Written task: Pick out each row below that contains the word "oder". Capitalization must match.

········

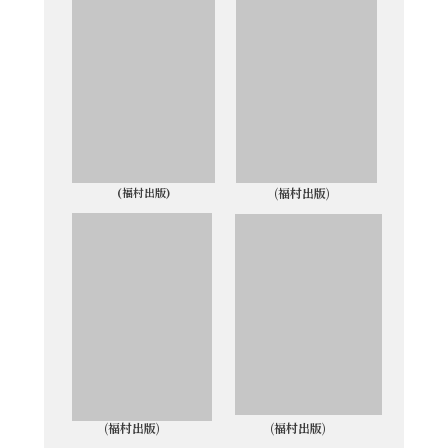
(福村出版)
(福村出版)
(福村出版)
(福村出版)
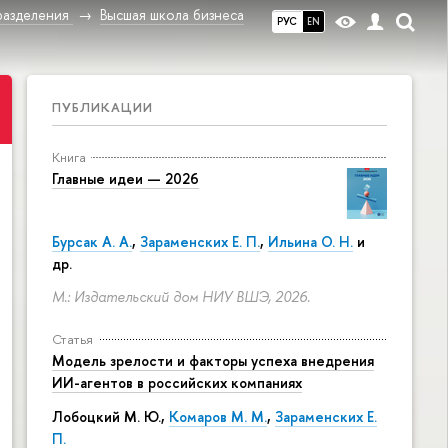
разделения
Высшая школа бизнеса
РУС
EN
ПУБЛИКАЦИИ
Книга
Главные идеи — 2026
Бурсак А. А.
,
Зараменских Е. П.
,
Ильина О. Н.
и
др.
М.: Издательский дом НИУ ВШЭ, 2026.
Статья
Модель зрелости и факторы успеха внедрения
ИИ-агентов в российских компаниях
Лобоцкий М. Ю.,
Комаров М. М.
,
Зараменских Е.
П.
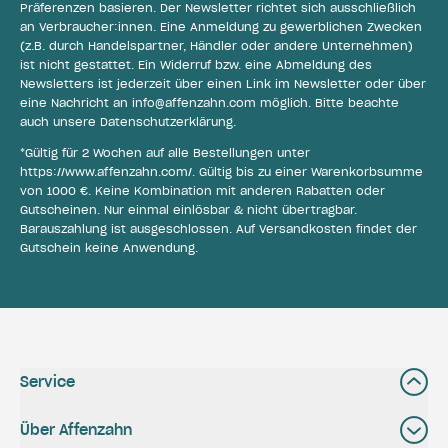
Präferenzen basieren. Der Newsletter richtet sich ausschließlich
an Verbraucher:innen. Eine Anmeldung zu gewerblichen Zwecken
(z.B. durch Handelspartner, Händler oder andere Unternehmen)
ist nicht gestattet. Ein Widerruf bzw. eine Abmeldung des
Newsletters ist jederzeit über einen Link im Newsletter oder über
eine Nachricht an
info@affenzahn.com
möglich. Bitte beachte
auch unsere
Datenschutzerklärung
.
*Gültig für 2 Wochen auf alle Bestellungen unter
https://www.affenzahn.com/
. Gültig bis zu einer Warenkorbsumme
von 1000 €. Keine Kombination mit anderen Rabatten oder
Gutscheinen. Nur einmal einlösbar & nicht übertragbar.
Barauszahlung ist ausgeschlossen. Auf Versandkosten findet der
Gutschein keine Anwendung.
Service
Über Affenzahn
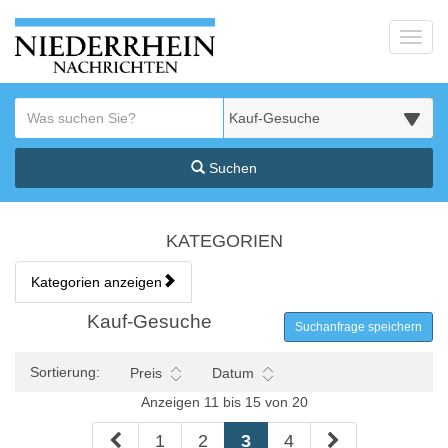
Startseite
Toggl
Meldungsbereich für Such- und Filterstatus
Suchbegriff
Alle Kategorien
Suchen
Kategorien & Anzeigen Übe
KATEGORIEN
Kategorien anzeigen
Bedienhinweis: Navigieren Sie mit Tab (Shift+Tab zurück). Drücken S
Rubrik:
Kauf-Gesuche
Suchanfrage speichern
Sortierung:
Preis
Datum
Anzeigen 11 bis 15 von 20
1
2
3
4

········

Problem solution:
(z.B. durch Handelspartner, Händler oder andere Unternehmen)
Newsletters ist jederzeit über einen Link im Newsletter oder über
von 1000 €. Keine Kombination mit anderen Rabatten oder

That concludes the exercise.